- Task item: In the entries below, return only the line containing "G04 Layer_Physical_Order=2*" and those after it, exactly, through the last line.

- Data for this exercise:
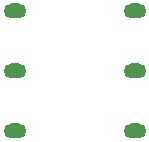
<source format=gbl>
G04*
G04 #@! TF.GenerationSoftware,Altium Limited,Altium Designer,24.6.1 (21)*
G04*
G04 Layer_Physical_Order=2*
G04 Layer_Color=11436288*
%FSLAX25Y25*%
%MOIN*%
G70*
G04*
G04 #@! TF.SameCoordinates,92C08AAC-CC59-47DC-8000-F7C2F8DBA572*
G04*
G04*
G04 #@! TF.FilePolarity,Positive*
G04*
G01*
G75*
%ADD24O,0.07500X0.05000*%
D24*
X5000Y5000D02*
D03*
X45000Y45000D02*
D03*
X5000D02*
D03*
X45000Y5000D02*
D03*
X5000Y25000D02*
D03*
X45000D02*
D03*
M02*

</source>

- Problem solution:
G04 Layer_Physical_Order=2*
G04 Layer_Color=11436288*
%FSLAX25Y25*%
%MOIN*%
G70*
G04*
G04 #@! TF.SameCoordinates,92C08AAC-CC59-47DC-8000-F7C2F8DBA572*
G04*
G04*
G04 #@! TF.FilePolarity,Positive*
G04*
G01*
G75*
%ADD24O,0.07500X0.05000*%
D24*
X5000Y5000D02*
D03*
X45000Y45000D02*
D03*
X5000D02*
D03*
X45000Y5000D02*
D03*
X5000Y25000D02*
D03*
X45000D02*
D03*
M02*

</source>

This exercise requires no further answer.